*What to do:* A faithful copy of the entries is needed, one that leaves out the pictures.

Excerpts from a dataset:
------------------------------------------------------------

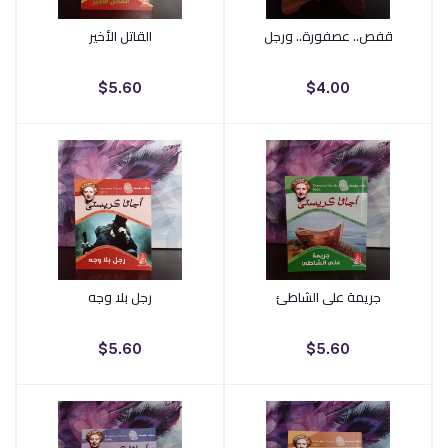
قفص.. عصفورة.. ورجل
القاتل الأخير
أضف إلى السلة
أضف إلى السلة
$5.60
$4.00
جريمة على الشاطئ
رجل بلا وجه
أضف إلى السلة
أضف إلى السلة
$5.60
$5.60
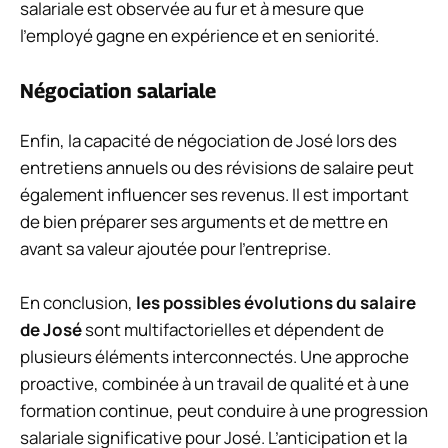
salariale est observée au fur et à mesure que
l’employé gagne en expérience et en seniorité.
Négociation salariale
Enfin, la capacité de négociation de José lors des
entretiens annuels ou des révisions de salaire peut
également influencer ses revenus. Il est important
de bien préparer ses arguments et de mettre en
avant sa valeur ajoutée pour l’entreprise.
En conclusion,
les possibles évolutions du salaire
de José
sont multifactorielles et dépendent de
plusieurs éléments interconnectés. Une approche
proactive, combinée à un travail de qualité et à une
formation continue, peut conduire à une progression
salariale significative pour José. L’anticipation et la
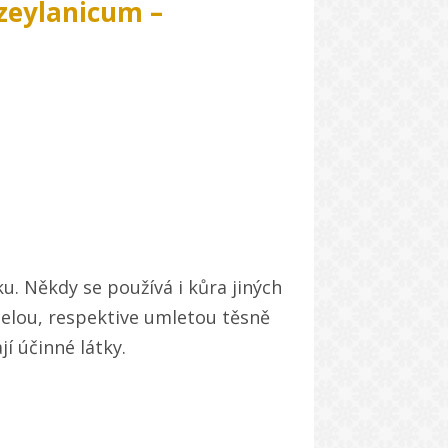
eylanicum –
ku. Někdy se používá i kůra jiných
 celou, respektive umletou těsně
í účinné látky.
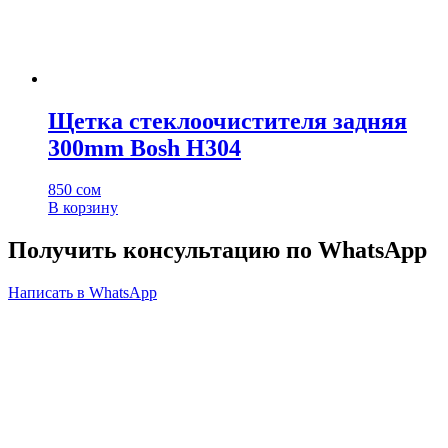
Щетка стеклоочистителя задняя
300mm Bosh H304
850
сом
В корзину
Получить консультацию по WhatsApp
Написать в WhatsApp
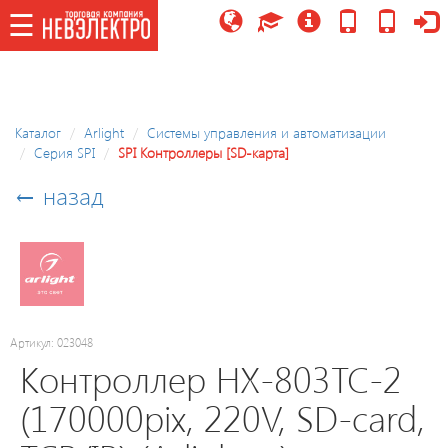
☰
☰
Каталог
Каталог
Arlight
Системы управления и автоматизации
Серия SPI
SPI Контроллеры [SD-карта]
Потолочные
светильники/
← назад
управляемые,
LED
модули
Праздничное
освещение
Артикул: 023048
Контроллер HX-803TC-2
Точечные
(170000pix, 220V, SD-card,
светильники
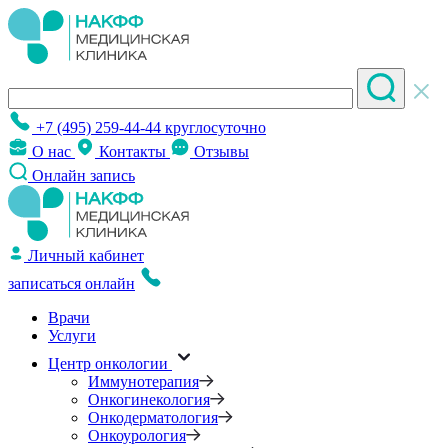
+7 (495) 259-44-44
круглосуточно
О нас
Контакты
Отзывы
Онлайн запись
Личный кабинет
записаться онлайн
Врачи
Услуги
Центр онкологии
Иммунотерапия
Онкогинекология
Онкодерматология
Онкоурология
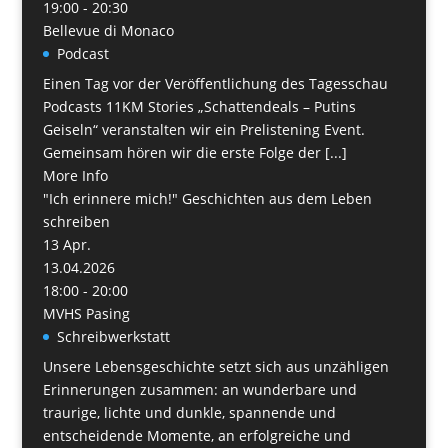
19:00 - 20:30
Bellevue di Monaco
Podcast
Einen Tag vor der Veröffentlichung des Tagesschau
Podcasts 11KM Stories „Schattendeals – Putins
Geiseln“ veranstalten wir ein Prelistening Event.
Gemeinsam hören wir die erste Folge der [...]
More Info
"Ich erinnere mich!" Geschichten aus dem Leben
schreiben
13
Apr.
13.04.2026
18:00 - 20:00
MVHS Pasing
Schreibwerkstatt
Unsere Lebensgeschichte setzt sich aus unzähligen
Erinnerungen zusammen: an wunderbare und
traurige, lichte und dunkle, spannende und
entscheidende Momente, an erfolgreiche und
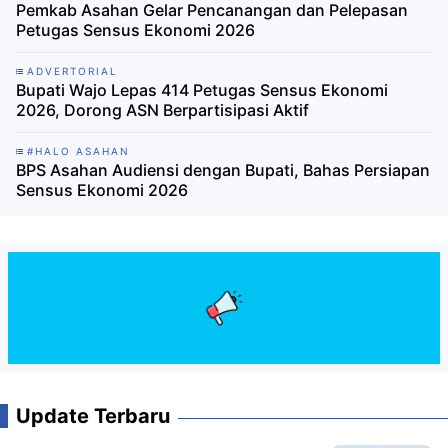
Pemkab Asahan Gelar Pencanangan dan Pelepasan
Petugas Sensus Ekonomi 2026
ADVERTORIAL
Bupati Wajo Lepas 414 Petugas Sensus Ekonomi
2026, Dorong ASN Berpartisipasi Aktif
#HALO ASAHAN
BPS Asahan Audiensi dengan Bupati, Bahas Persiapan
Sensus Ekonomi 2026
Update Terbaru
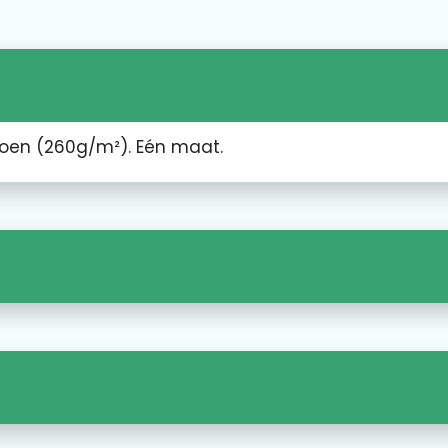
oen (260g/m²). Eén maat.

------------------------------------------------------------

*Answer to this problem:*
قفص.. عصفورة.. ورجل
القاتل الأخير
أضف إلى السلة
أضف إلى السلة
$5.60
$4.00
جريمة على الشاطئ
رجل بلا وجه
أضف إلى السلة
أضف إلى السلة
$5.60
$5.60
salariale est observée au fur et à mesure que
l’employé gagne en expérience et en seniorité.
Négociation salariale
Enfin, la capacité de négociation de José lors des
entretiens annuels ou des révisions de salaire peut
également influencer ses revenus. Il est important
de bien préparer ses arguments et de mettre en
avant sa valeur ajoutée pour l’entreprise.
En conclusion,
les possibles évolutions du salaire
de José
sont multifactorielles et dépendent de
plusieurs éléments interconnectés. Une approche
proactive, combinée à un travail de qualité et à une
formation continue, peut conduire à une progression
salariale significative pour José. L’anticipation et la
eylanicum –
ku. Někdy se používá i kůra jiných
 celou, respektive umletou těsně
í účinné látky.
Щетка стеклоочистителя задняя
300mm Bosh H304
850
сом
В корзину
Получить консультацию по WhatsApp
Написать в WhatsApp
☰
☰
Каталог
Каталог
Arlight
Системы управления и автоматизации
Серия SPI
SPI Контроллеры [SD-карта]
Потолочные
светильники/
← назад
управляемые,
LED
модули
Праздничное
освещение
Артикул: 023048
Контроллер HX-803TC-2
Точечные
(170000pix, 220V, SD-card,
светильники
+7 (495) 259-44-44
круглосуточно
О нас
Контакты
Отзывы
Онлайн запись
Личный кабинет
записаться онлайн
Врачи
Услуги
Центр онкологии
Иммунотерапия
Онкогинекология
Онкодерматология
Онкоурология
19:00 - 20:30
Bellevue di Monaco
Podcast
Einen Tag vor der Veröffentlichung des Tagesschau
Podcasts 11KM Stories „Schattendeals – Putins
Geiseln“ veranstalten wir ein Prelistening Event.
Gemeinsam hören wir die erste Folge der [...]
More Info
"Ich erinnere mich!" Geschichten aus dem Leben
schreiben
13
Apr.
13.04.2026
18:00 - 20:00
MVHS Pasing
Schreibwerkstatt
Unsere Lebensgeschichte setzt sich aus unzähligen
Erinnerungen zusammen: an wunderbare und
traurige, lichte und dunkle, spannende und
entscheidende Momente, an erfolgreiche und
Pemkab Asahan Gelar Pencanangan dan Pelepasan
Petugas Sensus Ekonomi 2026
ADVERTORIAL
Bupati Wajo Lepas 414 Petugas Sensus Ekonomi
2026, Dorong ASN Berpartisipasi Aktif
#HALO ASAHAN
BPS Asahan Audiensi dengan Bupati, Bahas Persiapan
Sensus Ekonomi 2026
Update Terbaru
oen (260g/m²). Eén maat.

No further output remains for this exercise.